“That was because I didn’t know what I was up against.”

“Even so; that is a risk that often confronts the speculator. That’s where brains count.”

Captain Beasley looked at the clock, laid down his pipe and intimated it was time to turn in.

He led the boys to the forward part of the boat, pointed to a small open scuttle in the deck, and told them they’d find a mattress and a couple of blankets down there. Then wishing them good night, he left them to make the best of their narrow quarters.

CHAPTER V.

IN WHICH SILAS MASLIN FAILS TO RECOVER HIS RUNAWAY.

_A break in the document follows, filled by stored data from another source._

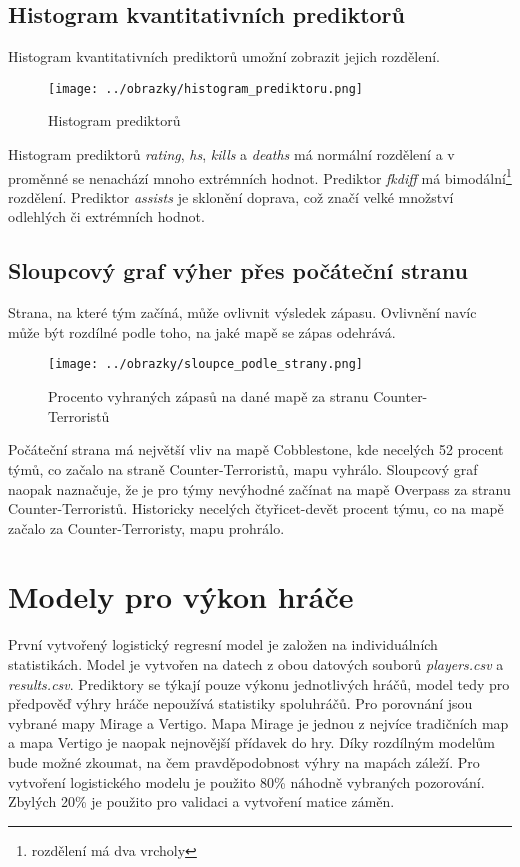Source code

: \newpage
\subsection{Histogram kvantitativních prediktorů}
Histogram kvantitativních prediktorů umožní zobrazit jejich rozdělení.

\begin{figure}[H]
    \centering
    \texttt{[image: ../obrazky/histogram\_prediktoru.png]}
    \caption{Histogram prediktorů} 
    \label{fig:histogram_prediktoru}
\end{figure}

Histogram prediktorů \textit{rating}, \textit{hs}, \textit{kills} a \textit{deaths} má normální rozdělení a v proměnné se nenachází mnoho extrémních hodnot.
Prediktor \textit{fkdiff} má bimodální\footnote{rozdělení má dva vrcholy} rozdělení. Prediktor \textit{assists} je sklonění doprava, což značí velké množství 
odlehlých či extrémních hodnot.

\newpage
\subsection{Sloupcový graf výher přes počáteční stranu}
Strana, na které tým začíná, může ovlivnit výsledek zápasu. Ovlivnění navíc může být rozdílné podle toho, na jaké mapě se zápas odehrává.

\begin{figure}[H]
    \centering
    \texttt{[image: ../obrazky/sloupce\_podle\_strany.png]}
    \caption{Procento vyhraných zápasů na dané mapě za stranu Counter-Terroristů} 
    \label{fig:sloupcovy_graf_strany}
\end{figure}

Počáteční strana má největší vliv na mapě Cobblestone, kde necelých 52 procent týmů, co začalo na straně Counter-Terroristů, mapu vyhrálo. Sloupcový graf naopak naznačuje, že 
je pro týmy nevýhodné začínat na mapě Overpass za stranu Counter-Terroristů. Historicky necelých čtyřicet-devět procent týmu, co na mapě začalo za Counter-Terroristy, mapu prohrálo.

\section{Modely pro výkon hráče}
První vytvořený logistický regresní model je založen na individuálních statistikách. Model je vytvořen na datech z obou datových souborů \textit{players.csv} a \textit{results.csv}.
Prediktory se týkají pouze výkonu jednotlivých hráčů, model tedy pro předpověď výhry hráče nepoužívá statistiky spoluhráčů. Pro porovnání jsou vybrané mapy Mirage a Vertigo.
Mapa Mirage je jednou z nejvíce tradičních map a mapa Vertigo je naopak nejnovější přídavek do hry. Díky rozdílným modelům bude možné zkoumat, na čem pravděpodobnost výhry na 
mapách záleží. Pro vytvoření logistického modelu je použito 80\% náhodně vybraných pozorování. Zbylých 20\% je použito pro validaci a vytvoření matice záměn.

In the morning the boat was hauled across to the other side of the canal, the side on which the towpath ran; a tandem mule team in charge of a boy who sported the biggest and most disreputable straw hat Dick had ever seen, was hitched on, and the boat began to move slowly down the canal.

As they approached the bridge at Cobham’s Corner, Dick got out of sight of the shore.

He knew there would be trouble if any member of the Maslin family caught a glimpse of him on board the Minnehaha.

So he squatted down inside the limited bit of hold in the eyes of the canal-boat which he and Joe had used for sleeping quarters, while his chum sat on the combings of the hatch with his legs swinging down and his gaze fixed on Cobham’s Corner.